Text:
"""

Je ne suis pas non plus certaine de l'utilisation de la virgule avant le but

Thanks !


----------



## dangph

In English you can get rid of _that_ if you like, if you think it sounds better. But if your sentence is less clear without the _that_, then you should keep it.

He thinks surfing is very tiring, but it's great fun​
Who thinks surfing is great fun? Him? You? It's not clear. Let's keep the _that_. Now it's clear:

He thinks that surfing is very tiring, but that it's great fun. ​
Can we get rid of the comma?

You can join sentences together with _and_, _or_, or _but_. These words are called 'conjunctions' if they are used for joining. If you join two sentences together with a conjunction, then you should have a comma before the conjunction. For example:

He likes surfing. He prefers swimming. ==> He likes surfing, but he prefers swimming. (We need a comma.)​
Going backwards, can we split your sentence into two sentences? ('Independent clauses' in grammatical terms.)

He thinks that surfing is very tiring, but that it's great fun. ==> He thinks that surfing is very tiring. That it's great fun. ​
_That it's great fun_ can't really stand on its own as a sentence. We don't need the comma.

He thinks that surfing is very tiring but that it's great fun. ​
That's the best version in my opinion. You can get rid of the first _that_ if you like:

He thinks surfing is very tiring but that it's great fun. ​
That might be even better.

"""

Tasks and exercises:
(a) Answer these questions from the grammar post:
(i) What are "and," "or," and "but" called when they join sentences?
(ii) Which version of the surfing sentence does the writer call the best one?
(iii) According to the post, why is the comma not needed in that sentence?
(b) Reproduce word for word the passage of the grammar post that opens with the words containing "In English you" and closes with "in grammatical terms.)".

Excerpted data:
"""

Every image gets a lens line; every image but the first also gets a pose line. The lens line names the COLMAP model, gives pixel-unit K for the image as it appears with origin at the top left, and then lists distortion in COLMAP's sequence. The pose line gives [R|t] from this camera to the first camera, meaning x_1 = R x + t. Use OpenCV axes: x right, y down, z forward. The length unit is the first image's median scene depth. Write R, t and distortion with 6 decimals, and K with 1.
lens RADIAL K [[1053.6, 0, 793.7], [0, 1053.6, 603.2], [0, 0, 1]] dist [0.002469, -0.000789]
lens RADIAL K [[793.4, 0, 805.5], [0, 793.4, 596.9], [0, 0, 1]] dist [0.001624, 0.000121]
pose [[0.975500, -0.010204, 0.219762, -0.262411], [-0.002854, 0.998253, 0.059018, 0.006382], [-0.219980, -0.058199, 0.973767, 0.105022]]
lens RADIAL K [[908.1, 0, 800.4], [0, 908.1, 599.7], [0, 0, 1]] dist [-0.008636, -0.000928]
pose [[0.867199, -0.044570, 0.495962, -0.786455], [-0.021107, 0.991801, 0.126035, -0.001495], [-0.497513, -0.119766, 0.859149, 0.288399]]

"""

Answers to the exercises:
(a)
(i) Conjunctions.
(ii) "He thinks that surfing is very tiring but that it's great fun."
(iii) Because "That it's great fun" can't really stand on its own as a sentence.

(b)
In English you can get rid of _that_ if you like, if you think it sounds better. But if your sentence is less clear without the _that_, then you should keep it.

He thinks surfing is very tiring, but it's great fun​
Who thinks surfing is great fun? Him? You? It's not clear. Let's keep the _that_. Now it's clear:

He thinks that surfing is very tiring, but that it's great fun. ​
Can we get rid of the comma?

You can join sentences together with _and_, _or_, or _but_. These words are called 'conjunctions' if they are used for joining. If you join two sentences together with a conjunction, then you should have a comma before the conjunction. For example:

He likes surfing. He prefers swimming. ==> He likes surfing, but he prefers swimming. (We need a comma.)​
Going backwards, can we split your sentence into two sentences? ('Independent clauses' in grammatical terms.)